Trust account management
To run a lawyer’s trust account, you must be in practice on your own account as a barrister and solicitor, and meet the criteria around the training requirements.
The Lawyers and Conveyancers Act (Trust Account) Regulations 2008 (the ‘Regulations’) cover:
- the duties of practices in regard to trust accounts and clients’ money, and restrictions on their use
- trust account records required to be kept
- trust account supervisors, their reporting and training requirements
- practitioners' trust accounts - audit restrictions
- functions and powers of the Inspectorate
- investigations of affairs of practices
- contributory mortgages.
Training in Trust Account Supervision
The Trust Account Supervisor (TAS) course requirements are included as schedules to the regulations. The course is administered by NZLS CLE Ltd. Please refer to www.lawyerseducation.co.nz for further information regarding the course. NZLS CLE Ltd also runs a Trust Account Administrator course.
If you have previously completed the TAS course, you may wish to refer to Regulation 19(3) Lawyers and Conveyancers (Trust Account) regulations 2008 to assess whether you are eligible to complete only a ‘refresher’ course. For further information about refresher requirements please email email@example.com
Lawyers Trust Accounting Guidelines
The Lawyers Trust Account Guidelines are intended to assist lawyers with providing a system for handling client money and valuable property, and for administering trust accounts in law practices. They include all requirements introduced by the Lawyers and Conveyancers Act 2006 (‘LCA’) and the LCA (Trust Account) Regulations 2008 (Regulations).
The Inspectorate Risk Framework
The framework covers all lawyers who provide regulated services except those who, on their own behalf or as directors or shareholders of an incorporated firm, do not:
- receive or hold money or other valuable property in trust for any person; or
- invest money for any other person; or
- have a trust account; or
- receive fees or disbursements in advance of an invoice being issued.
The objectives of the framework are:
- ensuring compliance with the act, regulations and any practice rules;
- detecting theft or behaviour likely to result in loss of client money;
- discouraging improper practices in the handling of money entrusted to lawyers;
- demonstrating there is an effective framework in place.
Inspections or reviews
All lawyers practising on own account and operating a trust account will be visited by a member of the Inspectorate. The Inspectorate uses a risk-based framework to determine the frequency of visits.
The cost of an Inspectorate visit is funded by an annual Inspectorate fee. However, if further visits are required and/or other remedial work needs to be undertaken, then the cost of these visits may be charged to the practice.
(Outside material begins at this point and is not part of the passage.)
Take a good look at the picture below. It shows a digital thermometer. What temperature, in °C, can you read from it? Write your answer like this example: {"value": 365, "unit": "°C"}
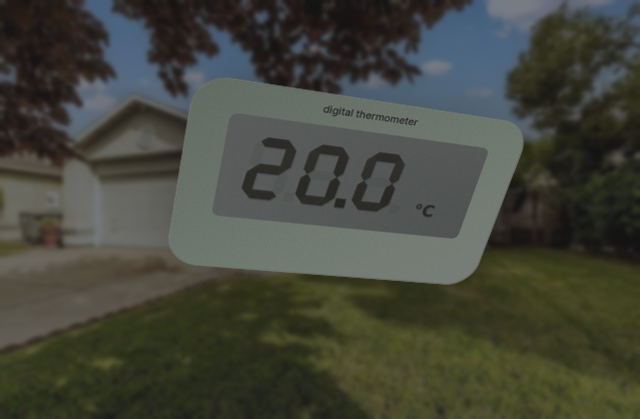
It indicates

The Inspectorate also supports the work of the Lawyers Complaints Service, undertaking investigations on an as required basis.
In carrying out inspections (also known as reviews), the primary focus is on the trust accounting procedures and controls of firms. Inspectors may also check general compliance with the regulations and any rules, such as the LCA (Lawyers: Conduct and Client Care) Rules 2008 and LCA (Lawyers: Nominee Company) Rules 2008.
Barristers and trust accounts
Barristers cannot receive or hold money or other valuable property for or on behalf of another person as they are not permitted to operate a trust account. Accordingly, barristers cannot hold fees in advance as these are deemed to be trust funds until such time as an invoice is issued for work and services undertaken.
Fees paid in advance must either be:
- held by the instructing solicitor who must operate a trust account. The solicitor holds such funds in the trust account in the name of the client and subject to the client’s instructions at all times; or
- Held in accordance with the terms of an escrow agreement.